Refer to the ElasticSearch mapping documentation.

Question

Can you prevent dynamic mapping ?

See the following exercise.

Exercise: dynamic mapping

Open the Kibana DevTools and check the mapping of the index platform-logs-YYYY.MM.DD, YYYY.MM.DD being the current date :

GET /platform-logs-YYYY.MM.DD

You can see the mapping is dynamic with the line "dynamic" : "true". All the fields of the index are listed within mappings.properties.

Now, let's try to add a field that doesn't exist in the mapping, like track1_with_dynamic :

PUT /platform-logs-2020.10.01/_doc/track1
{
    "track1_with_dynamic": "i love punchplatform",
    "@timestamp": "2020-10-01T12:59:02.463Z",
    "content": {
      "event_type": "application_running",
      "level": "INFO",
      "logger": "org.thales.punch.apps.shiva.worker.impl.WorkerImpl",
      "message": "ever running application is running",
      "shiva_app_name": "tenants/platform/channels/monitoring/local_events_dispatcher"
    },
    "init": {
      "host": {
        "name": "punchplatform"
      },
      "process": {
        "id": "29885@punchplatform",
        "name": "shiva_worker"
      },
      "user": {
        "name": "trainee"
      }
    },
    "platform": {
      "application": "local_events_dispatcher",
      "channel": "monitoring",
      "id": "standalone",
      "tenant": "platform"
    },
    "target": {
      "cluster": {
        "name": "local"
      },
      "type": {
        "name": "shiva"
      }
    },
    "type": "punch",
    "vendor": "thales",
    "es_ts": "2020-10-01T14:59:02.469+02:00"
  }

Check again the mapping of the index. Can you see the newly created field ?

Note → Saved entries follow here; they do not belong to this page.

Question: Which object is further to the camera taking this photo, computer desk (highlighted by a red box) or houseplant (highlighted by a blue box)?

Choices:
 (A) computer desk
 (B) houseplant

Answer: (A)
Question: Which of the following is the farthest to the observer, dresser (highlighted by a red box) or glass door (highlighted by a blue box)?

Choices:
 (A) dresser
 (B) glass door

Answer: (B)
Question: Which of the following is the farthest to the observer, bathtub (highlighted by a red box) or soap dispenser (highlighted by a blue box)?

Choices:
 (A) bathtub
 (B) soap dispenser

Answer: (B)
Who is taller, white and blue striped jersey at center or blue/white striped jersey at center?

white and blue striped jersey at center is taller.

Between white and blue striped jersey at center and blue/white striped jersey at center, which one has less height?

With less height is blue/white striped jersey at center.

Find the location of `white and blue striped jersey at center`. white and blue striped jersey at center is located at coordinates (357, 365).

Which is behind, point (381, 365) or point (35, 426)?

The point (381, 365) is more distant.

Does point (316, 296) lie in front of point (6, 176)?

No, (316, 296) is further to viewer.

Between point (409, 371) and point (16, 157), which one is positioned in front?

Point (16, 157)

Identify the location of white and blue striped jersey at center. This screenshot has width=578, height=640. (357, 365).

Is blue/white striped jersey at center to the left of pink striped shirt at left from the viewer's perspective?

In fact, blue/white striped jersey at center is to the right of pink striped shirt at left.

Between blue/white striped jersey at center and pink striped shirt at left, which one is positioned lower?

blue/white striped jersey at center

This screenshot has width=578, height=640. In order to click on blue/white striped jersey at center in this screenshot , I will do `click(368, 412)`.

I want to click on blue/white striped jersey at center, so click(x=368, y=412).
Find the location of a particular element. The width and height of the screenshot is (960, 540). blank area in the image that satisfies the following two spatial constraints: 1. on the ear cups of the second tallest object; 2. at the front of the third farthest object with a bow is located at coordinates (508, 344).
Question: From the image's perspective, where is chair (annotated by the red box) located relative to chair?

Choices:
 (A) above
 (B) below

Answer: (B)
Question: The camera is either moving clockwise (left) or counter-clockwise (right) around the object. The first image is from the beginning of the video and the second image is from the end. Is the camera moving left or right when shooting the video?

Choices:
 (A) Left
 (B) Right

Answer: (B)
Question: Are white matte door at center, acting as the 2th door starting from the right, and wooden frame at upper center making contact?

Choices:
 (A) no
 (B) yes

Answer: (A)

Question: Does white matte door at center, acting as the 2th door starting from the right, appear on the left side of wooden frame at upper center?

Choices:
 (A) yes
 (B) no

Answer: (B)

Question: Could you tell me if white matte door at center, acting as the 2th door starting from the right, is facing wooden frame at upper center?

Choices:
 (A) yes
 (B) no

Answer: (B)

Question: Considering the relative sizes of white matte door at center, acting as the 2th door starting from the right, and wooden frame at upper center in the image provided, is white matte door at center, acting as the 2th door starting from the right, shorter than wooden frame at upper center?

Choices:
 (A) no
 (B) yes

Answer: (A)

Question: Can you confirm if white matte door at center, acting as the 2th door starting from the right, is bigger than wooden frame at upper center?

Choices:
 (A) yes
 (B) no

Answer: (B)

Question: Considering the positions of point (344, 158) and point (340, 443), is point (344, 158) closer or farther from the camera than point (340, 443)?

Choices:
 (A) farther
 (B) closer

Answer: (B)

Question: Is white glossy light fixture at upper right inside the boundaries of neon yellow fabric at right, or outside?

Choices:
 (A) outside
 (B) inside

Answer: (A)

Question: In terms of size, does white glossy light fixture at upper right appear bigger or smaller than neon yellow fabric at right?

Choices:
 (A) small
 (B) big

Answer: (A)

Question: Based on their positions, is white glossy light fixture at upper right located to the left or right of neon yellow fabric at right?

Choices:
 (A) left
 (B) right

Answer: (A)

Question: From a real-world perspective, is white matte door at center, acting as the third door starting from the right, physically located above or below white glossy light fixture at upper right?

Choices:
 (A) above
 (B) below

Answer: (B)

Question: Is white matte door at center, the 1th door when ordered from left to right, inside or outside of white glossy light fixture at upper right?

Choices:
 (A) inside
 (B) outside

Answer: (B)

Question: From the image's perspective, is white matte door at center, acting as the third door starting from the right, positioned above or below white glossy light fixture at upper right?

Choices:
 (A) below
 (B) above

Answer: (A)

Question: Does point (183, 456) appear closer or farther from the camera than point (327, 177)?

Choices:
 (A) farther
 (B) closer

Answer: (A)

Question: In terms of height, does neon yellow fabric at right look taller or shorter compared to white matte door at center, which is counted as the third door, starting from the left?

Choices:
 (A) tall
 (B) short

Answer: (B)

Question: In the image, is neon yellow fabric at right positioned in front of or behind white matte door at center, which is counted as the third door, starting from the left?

Now, let's disable the dynamic mapping. Use the /_mapping endpoint to do so :

PUT /platform-logs-YYYY.MM.DD/_mapping
{
 "dynamic": false
}

And try to add another document with the ID track-without-dynamic and a new field called track1_without_dynamic. What happens ? Has the mapping of the index changed ?

Check the content of the document with the following request :

GET /platform-logs-YYYY.MM.DD/_doc/track-without-dynamic

We can see the field track1_without_dynamic appears because it has only been ignored in the mapping. To ensure that no new fields can be added, you can set the dynamic mapping to "strict" :

PUT /platform-logs-YYYY.MM.DD/_mapping
{
 "dynamic": "strict"
}

Now create a new document with a new field. What happens ?

An error is thrown because of the strict mapping and the document isn't created.

Analyzers in mappings

Tip

If you've got textual data, you can specify the way this data is processed into ElasticSearch by defining a text analyzer into the mapping.

Refer to the ElasticSearch analyzer documentation.